To my other onlies–I know being the only can be so lonely. I won’t use this space as a “5 ways to beat oppressive professional loneliness” article, though I am tempted to do it because I love a good self-care essay (Spoiler alert — take a bath with candles! Cry in your car alone in the Taco Bell drive-thru while you punch your steering wheel!). I will use this essay to leave you with some inspiration, though:
This is the number of girls under 18 in Washington County, RI + Weber County, UT + Tulare County, CA. (Shameless plug: I used mySidewalk and got that number in 10 seconds)
There are 115,674 pairs of eyes looking up at you, sister, and they see possibility now. You are their absolute Warrior Queen of Local Government ™! A crown doesn’t slip when a head is held high–we are the onlies today, so they don’t have to be an only tomorrow. One day, the Diversity Dashboard will be the most boring thing on the internet because we’ve achieved parity. They’ll have to sell ad space on it just to keep it afloat; the map will just be one large swath of the same color and we will all end up clicking on Katy Perry’s new alcohol-free spirits ad instead of digging into the data because there’s no story there.

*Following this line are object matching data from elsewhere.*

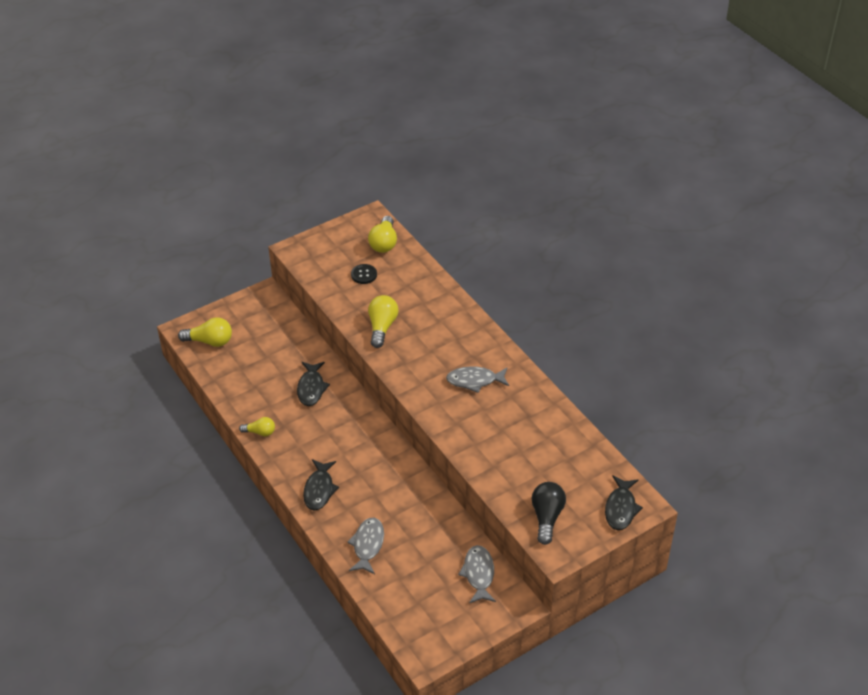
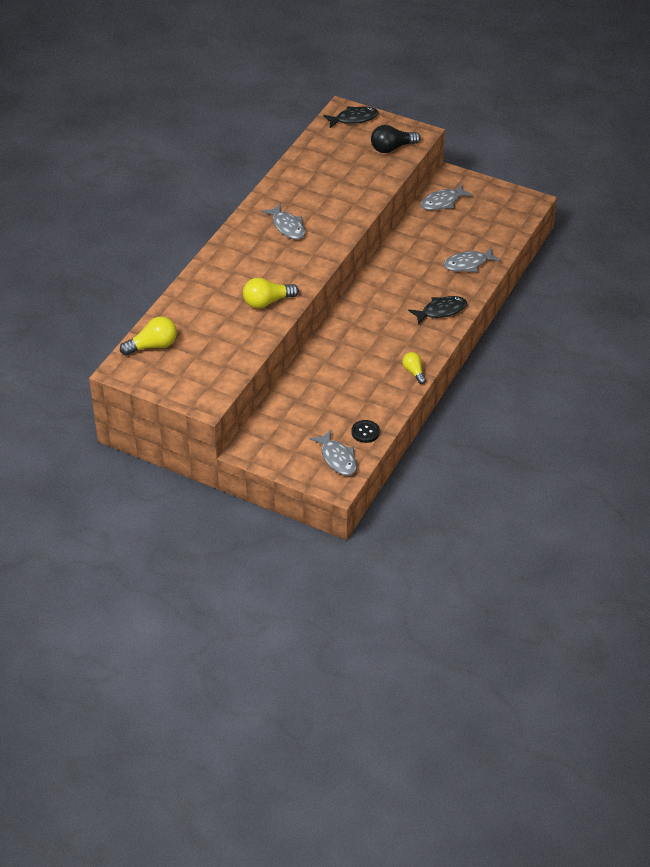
camera: 120 degrees left, 0 degrees up
(210, 341) = (337, 458): yellow light bulb -> grey fish
(311, 388) = (340, 363): black fish -> none
(364, 275) = (208, 341): black button -> black button (365, 432)

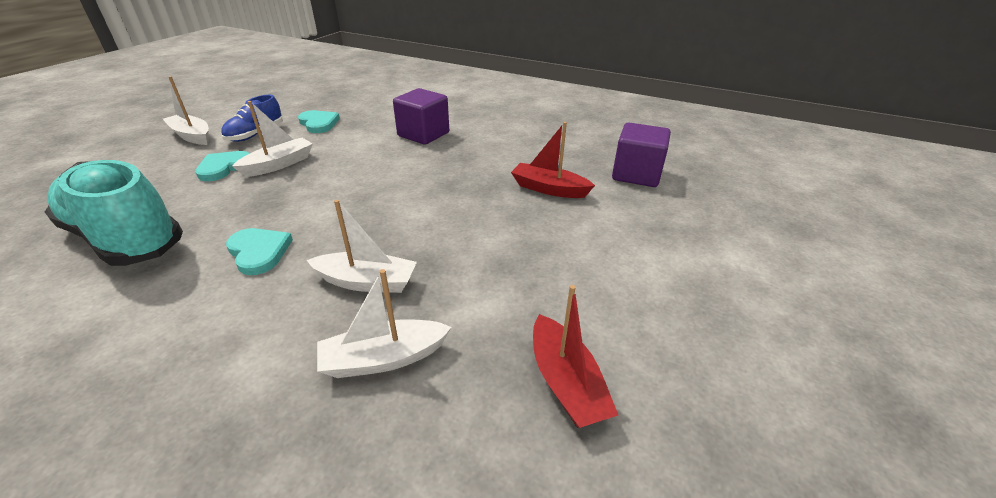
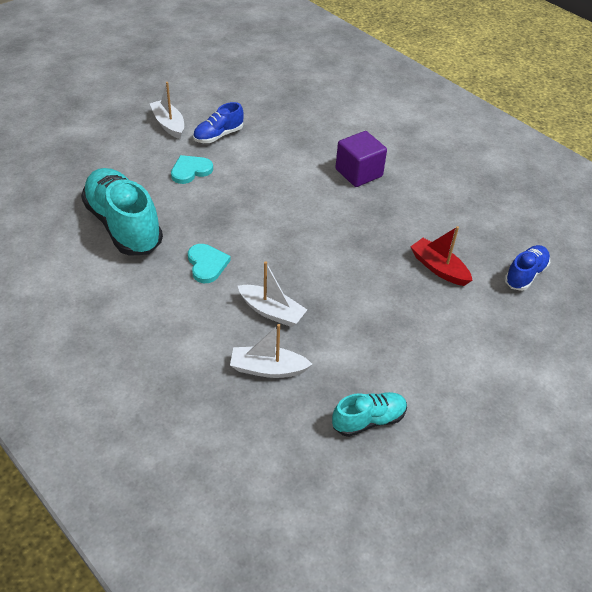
camera: 20 degrees right, 10 degrees up
(278, 164) = (231, 179): white boat -> none
(319, 123) = (272, 134): turquoise heart -> none
(566, 382) = (368, 420): red boat -> turquoise shoe
(636, 174) = (525, 275): purple cube -> blue shoe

Until that day comes, I hope you see that you aren’t actually alone. Perhaps we need a special only-lonely-hearts-club meetup in person eventually–somewhere out in the woods where we can be shrill and loud, or quiet and contemplative without fear of being labeled either aggressive or cold. The more I think about it, the more it feels like I’m starting a cult and this is a Wild Wild Country situation.
In case it wasn’t obvious, I was the young scholar in the sea of eggheads. I survived, and you will too. I explained how milk gets out of a body when there is no baby to do it to a room full of men who should know this, and then I defended my statistical model. Like the onlies who have come before me, I did what needed to be done while sweating through three layers of clothes. Then I found the other onlies at the conference and laughed about it all night, gathering strength in community before venturing off to the next only-adventure.
If we do this–if we take care of business, find each other in the proverbial halls of the conference center to laugh and cry–the only thing we will eventually lose is the ability to call ourselves “only”.
I can count at least 115,674 reasons why we can’t stop trying.